These two by-elections have come at a difficult time for the Labour Party. Copeland in Cumbria has the Sellafield Nuclear plant as its biggest employer and Jeremy Corbyn’s long standing opposition to nuclear power (as well as nuclear weapons) has probably been the single decisive factor in Labour losing to the Tories. Even a vigorous campaign on local health services (an area in which the Conservatives were extremely vulnerable) could not persuade the electorate in the consistency to stay with Labour in what has always been regarded as a marginal Labour seat. As for Stoke-on-Trent, often described as Brexit Central, Labour just hung on, despite a strong but flawed challenge from UKIP. Pro remain interventions from Blair and Mandelson last week have been blamed for Labour losing voting share, though not enough for UKIP to get their 2nd Westminster seat.

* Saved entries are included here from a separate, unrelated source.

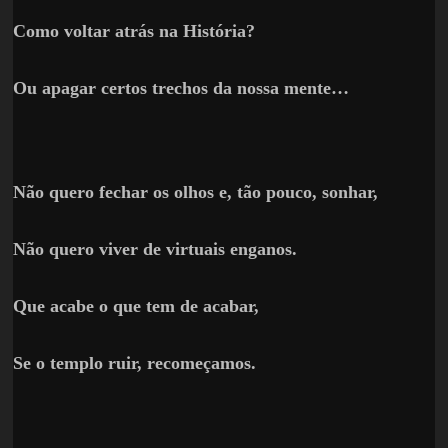
Como voltar atrás na História?
Ou apagar certos trechos da nossa mente…
Não quero fechar os olhos e, tão pouco, sonhar,
Não quero viver de virtuais enganos.
Que acabe o que tem de acabar,
Se o templo ruir, recomeçamos.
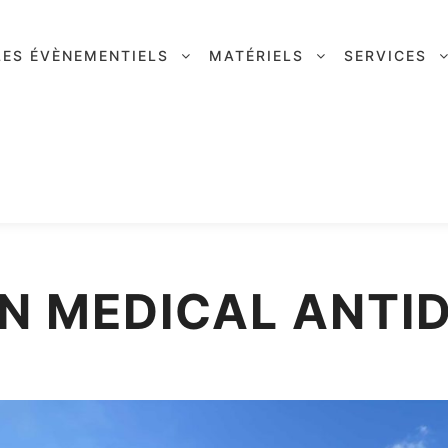
LES ÉVÈNEMENTIELS
MATÉRIELS
SERVICES
N MEDICAL ANTI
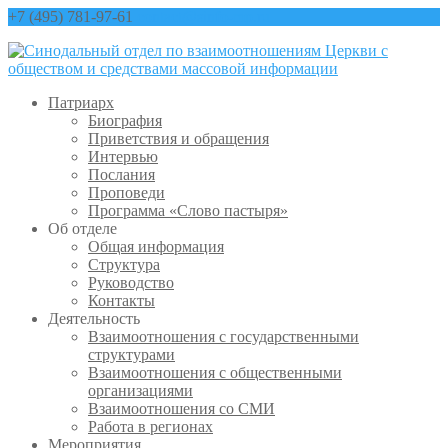
+7 (495) 781-97-61
contact@sinfo-mp.ru
Патриарх
Биография
Приветствия и обращения
Интервью
Послания
Проповеди
Программа «Слово пастыря»
Об отделе
Общая информация
Структура
Руководство
Контакты
Деятельность
Взаимоотношения с государственными
структурами
Взаимоотношения с общественными
организациями
Взаимоотношения со СМИ
Работа в регионах
Мероприятия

In terms of translating these two by-elections into marks in the exam you should probably take most of your points from The Guardian analysis below, which looks at turnout, voting share, and, by implication, the disproportionality of FPTP:
First of all note that the turnout at just 36.7% means 63.3% of the electorate in Stoke did not cast a vote. You could argue that the result therefore lacks legitimacy. The winning candidate has the positive vote of around just 13% of the entire constituency’s electorate, an obvious flaw of FPTP. In addition 63.91% of all votes cast in this by-election were wasted. So almost 2/3 didn’t vote and of those who did, 2/3rds of the votes did not count. This is one of the biggest flaws in FPTP.
You might want to try doing a similar analysis with the Copeland by-election results below.
Reading through the commentary you will notice that once again the Labour Party is having very bitter divisions being played out in public so you might want to apply this to any Unit one questions on internal party cohesion in the parties questions.